High-Speed Helicopters Come of Age

Eurocopter's X3 (Photo: Patrick Penna)

Helicopter speeds have traditionally been limited by a phenomenon called “retreating blade stall,” which describes what happens to the main rotor at high speed. The relative wind on the retreating blade is reduced by the forward speed of the helicopter to a point where it no longer generates lift, and the helicopter rolls off to the side with reduced lift.

Tilt-rotor vehicles like the Bell Boeing Osprey turn the rotor blades into propellers. Now a less complex solution that dates back several decades is re-emerging: the compound helicopter, which uses a dedicated propulsor to produce forward speed. The Piasecki X-49A modified a Sikorsky UH-60 with a lifting surface made up of two wings, plus a ducted fan in the tail to push the aircraft to speeds of around 200 mph. The wings take up part of the lift load so the main rotor doesn’t have to provide as much at high speeds, and blade stall no longer matters as much.

The Eurocopter X3 is a modified EC155, itself a derivative of that company’s Dauphin (the U.S. Coast Guard operates one version). The X3 has achieved speed bursts as high as 267 mph, propelled by two tractor propellers driven by the main engines and mounted on stubby wings just beneath the main rotor.

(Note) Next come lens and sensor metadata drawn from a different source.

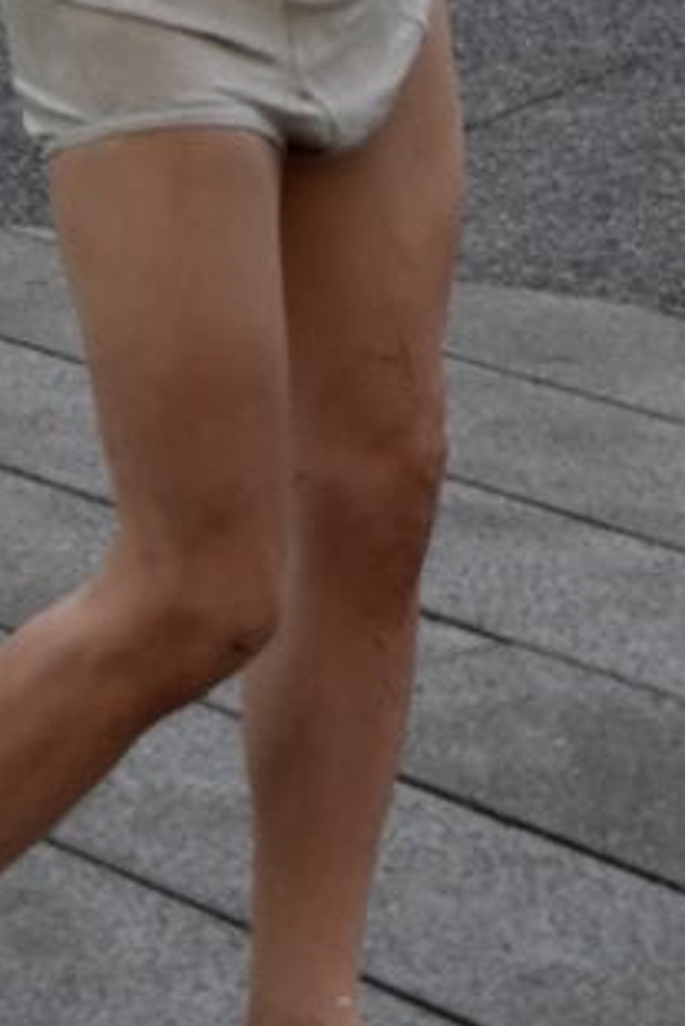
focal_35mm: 218
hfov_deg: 6.3
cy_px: -328
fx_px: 6215
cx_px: 280
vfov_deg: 9.3
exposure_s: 1/60
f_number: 4.5
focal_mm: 44
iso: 1400
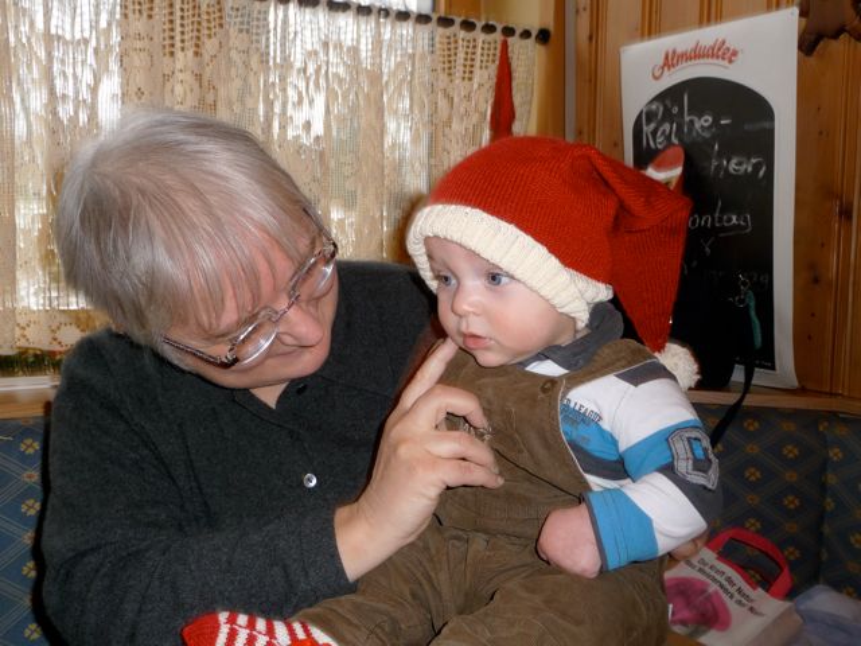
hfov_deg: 49.0
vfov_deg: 37.7
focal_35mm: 38
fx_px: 945
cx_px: 430
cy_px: 323
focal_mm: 6.3
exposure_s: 1/30
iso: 100
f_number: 3.8
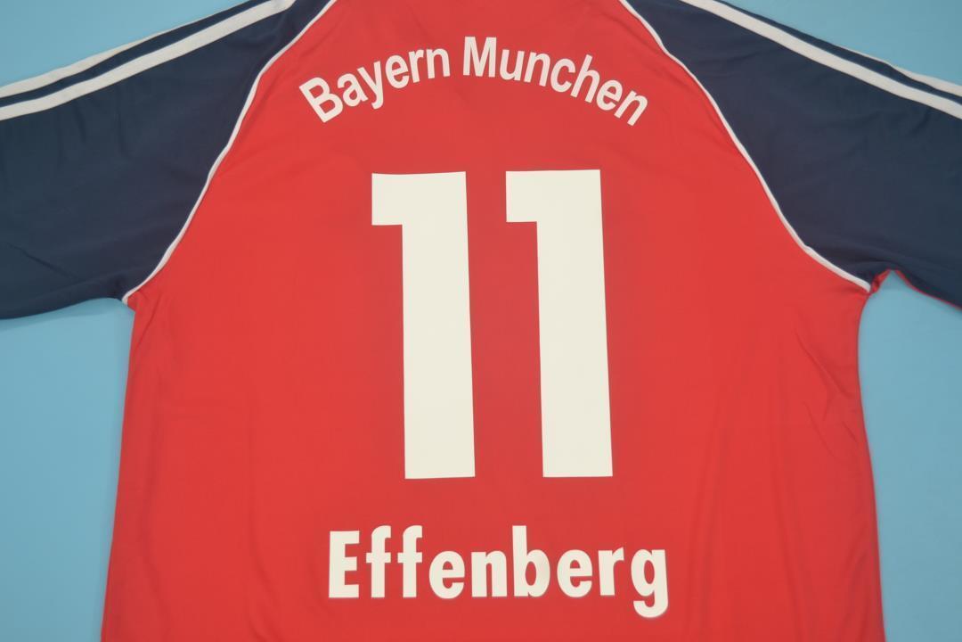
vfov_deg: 28.1
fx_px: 1283
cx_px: 481
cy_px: 321
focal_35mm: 48
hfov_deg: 41.1
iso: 200
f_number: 4.8
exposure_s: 1/100
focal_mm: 32
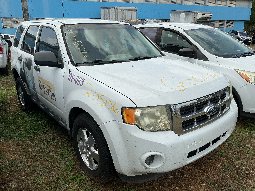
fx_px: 214
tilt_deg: -16.9
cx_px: 128
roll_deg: +0.4
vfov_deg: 48.2
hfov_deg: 61.7
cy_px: 96
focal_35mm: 29
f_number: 1.8
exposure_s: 1/1786
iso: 25
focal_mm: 3
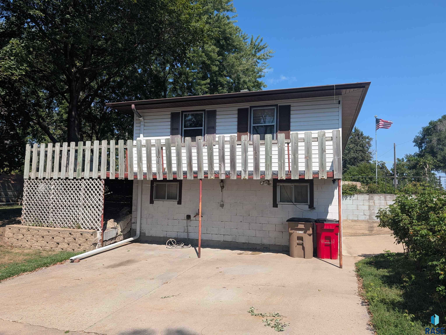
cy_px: 168
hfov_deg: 71.5
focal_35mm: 24
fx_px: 310
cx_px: 223
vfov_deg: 56.9
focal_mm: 6.9
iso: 19
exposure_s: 1/876
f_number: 1.68
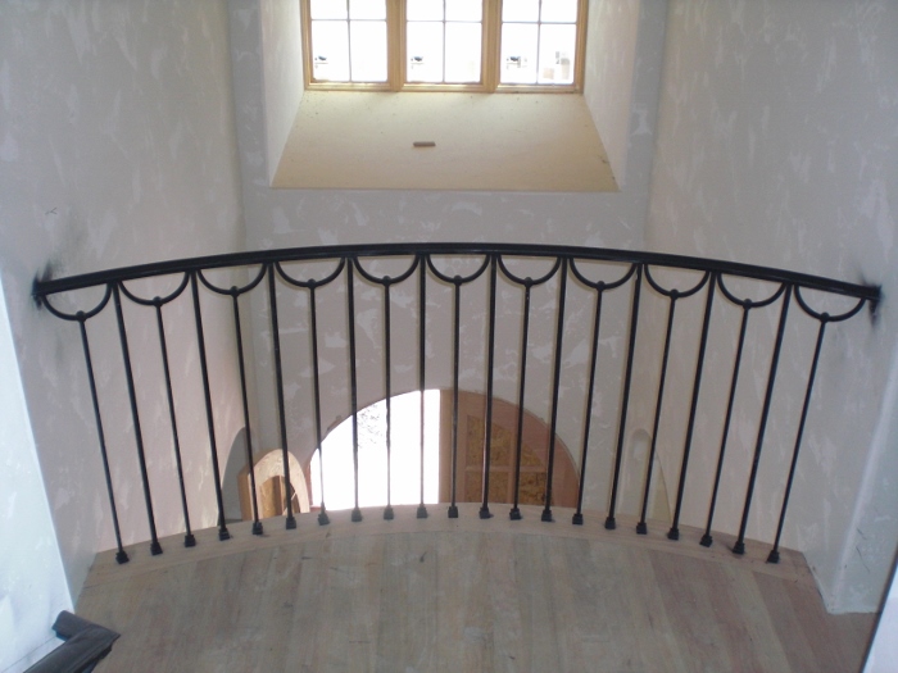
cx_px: 449
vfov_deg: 37.7
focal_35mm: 38
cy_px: 336
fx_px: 986
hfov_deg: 49.0
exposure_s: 1/125
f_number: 3.1
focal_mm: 6.3
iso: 200
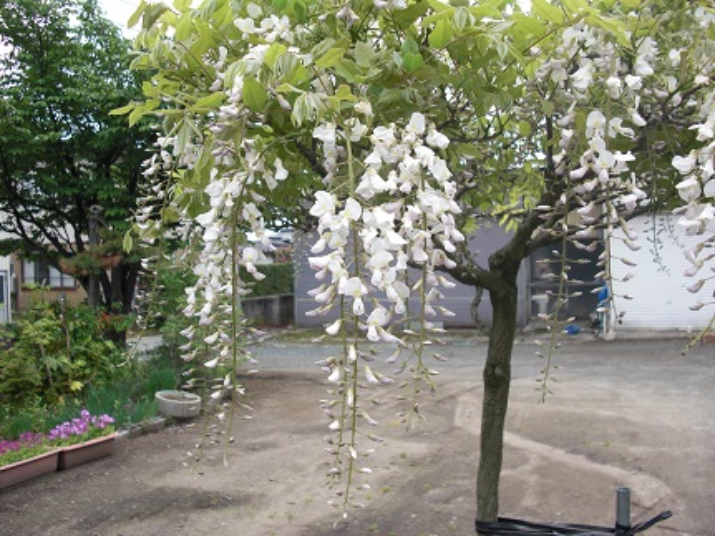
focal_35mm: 36
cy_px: 268
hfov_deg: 51.4
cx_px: 358
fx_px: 743
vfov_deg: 39.6
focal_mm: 6.3
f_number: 2.8
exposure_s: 1/400
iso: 50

At high speed, the six-blade main rotor is slowed to reduce the drag of the advancing blade, while the wings provide necessary lift.

Sikorsky’s X-2 has advanced far enough to become the proof-of-concept for a prototype military aircraft now designated the S-97 Raider, a high-speed attack and scout helicopter. The X-2 proved the efficacy of a coaxial main rotor blade in which both sides of the helicopter have advancing blades opposite retreating blades, providing a symmetrical lift that requires no wing. Forward thrust is provided by a pusher propeller in the tail, an arrangement that took the experimental craft to a top speed of 290 mph, and, in a descent, to 300 mph. There is no tail rotor à la the traditional helicopter, and the X-2 maneuvers about the yaw axis by applying differential torque to the two main rotors. The little X-2 (it weighed less than 8,000 pounds on takeoff) was retired after only 22 hours of flying.

The X-2 is not Sikorsky’s first compound helicopter. Its S-72 employed a fixed wing and two turbofan engines to achieve a design speed of up to 345 mph. The wing generated enough lift to allow the craft to fly without a main rotor, which it actually did during testing. The X-Wing, another 1980s experimental craft, employed large, rigid main rotor blades that were intended to be stopped inflight to form an X-shape wing that supplemented lift from a conventional wing. Two turbofans provided thrust.

The closest the U.S. military came to buying and operating a compound helicopter was when it launched the Lockheed AH-56 Cheyenne with a contract in 1966 for 10 prototypes. Problems and delays during development led to cancellation of the Cheyenne, but the Army followed that with the AH-64 Apache, which is not a compound helicopter but is in operation today.